Stored items from a collection:
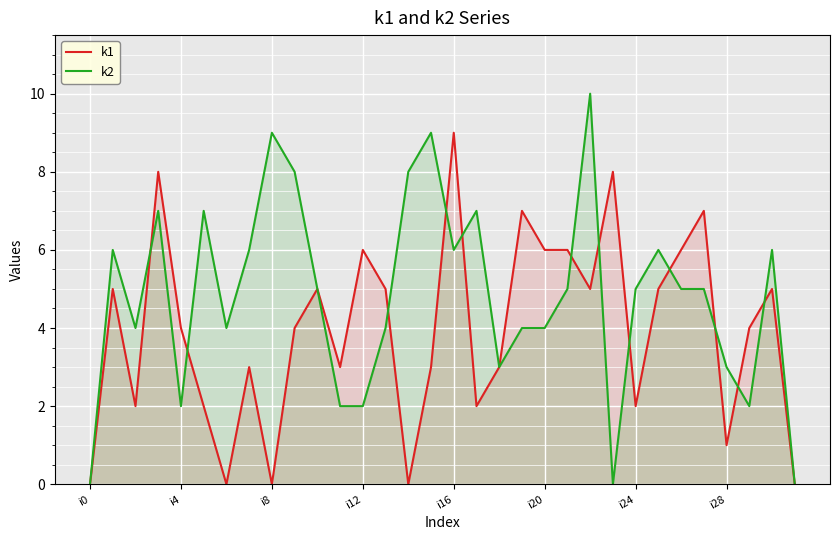

Count the number of data series in this chart.

2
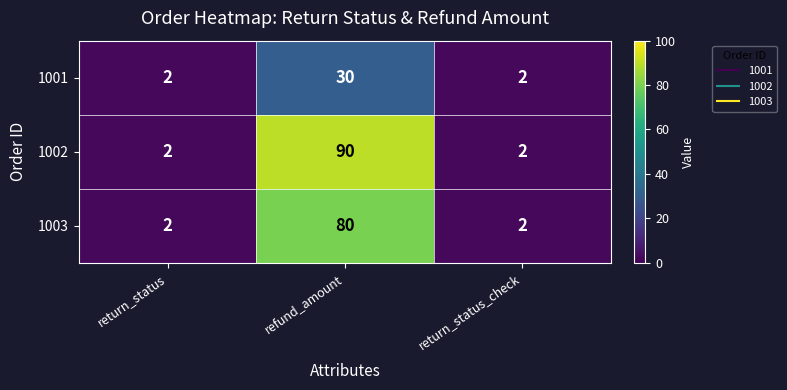

Reading left to right, transcribe all the data shown in this chart.

1001: 2	30	2
1002: 2	90	2
1003: 2	80	2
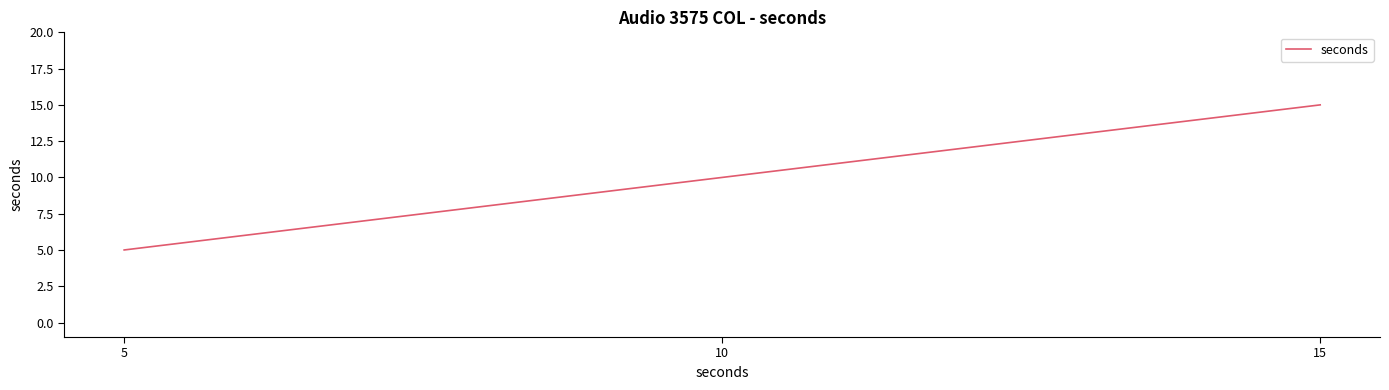

What is the greatest value displayed?

15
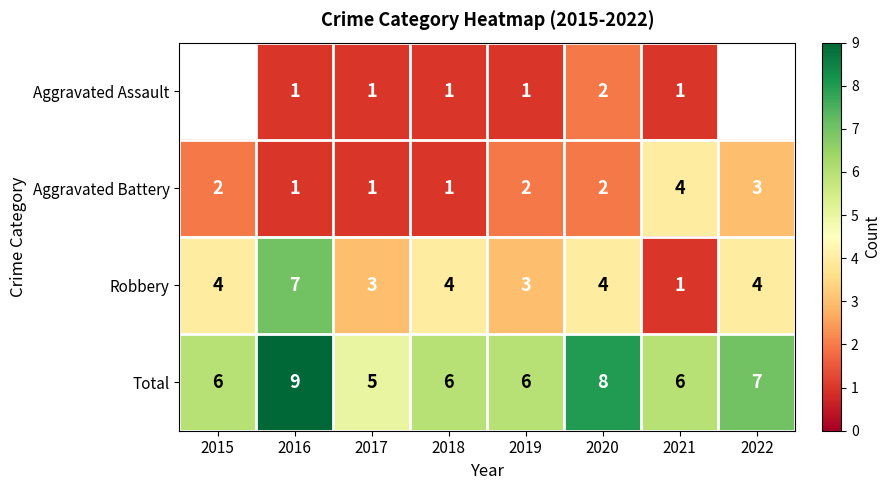

What is the difference between the second highest and minimum values in the Total series?

3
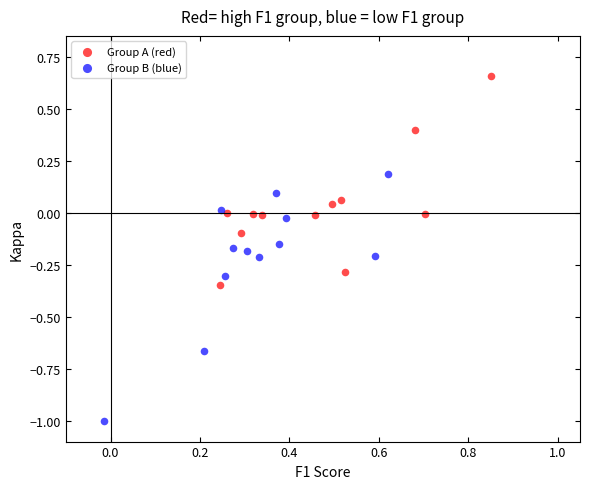

Which series reaches the minimum Y coordinate?

Group B (blue)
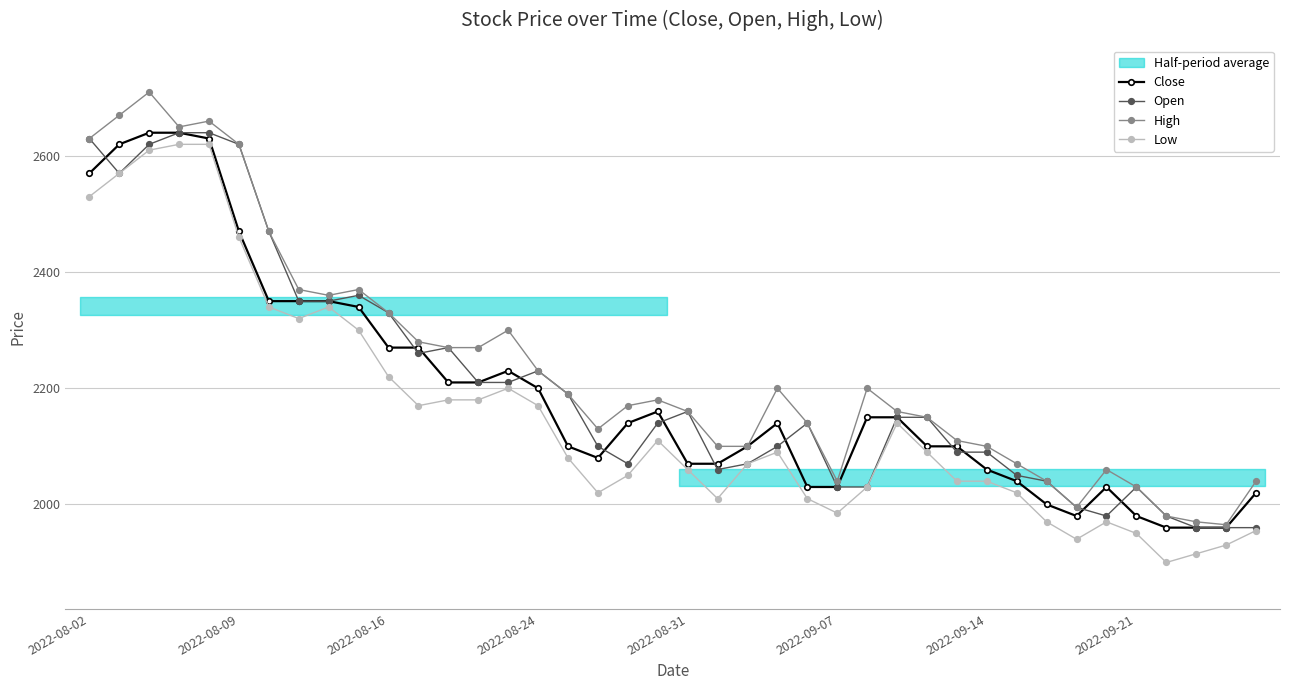

Is it true that Low equals 2170 at 2022-08-24?

True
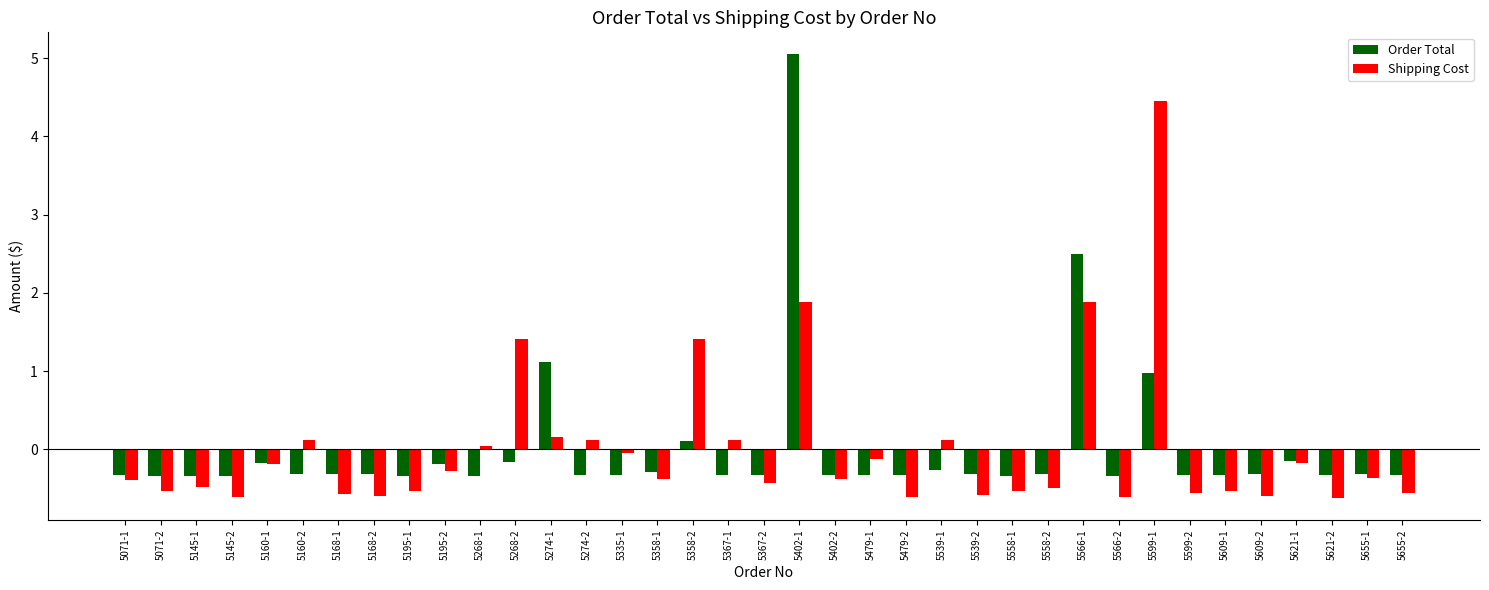

What is the total value across all series at 5621-2?

-1.0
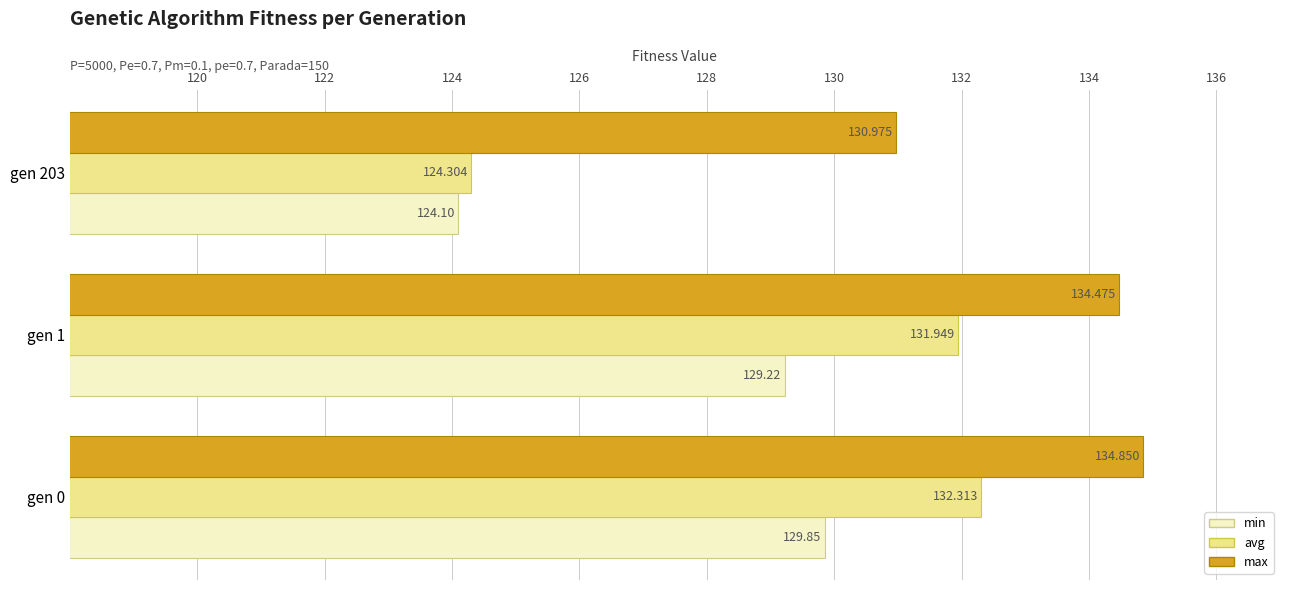

List the series in order of their peak value, highest first.

max, avg, min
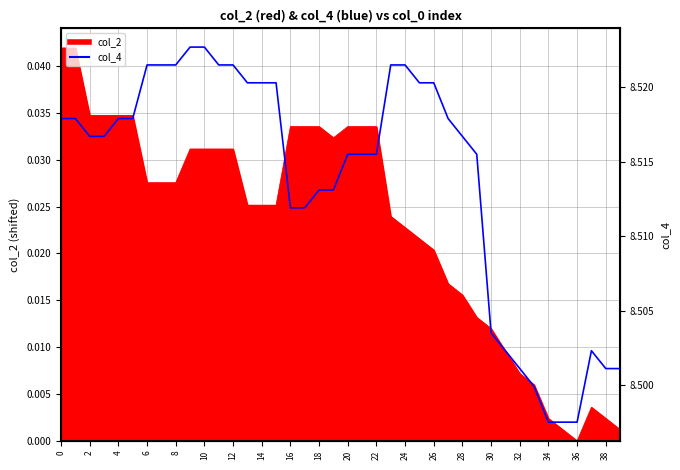

The value at 38 is 3.6. True or false?

False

> [What to do] Select every line of the rows above that contains the word "this", matching case exactly.

> [Worked solution]
Count the number of data series in this chart.
Reading left to right, transcribe all the data shown in this chart.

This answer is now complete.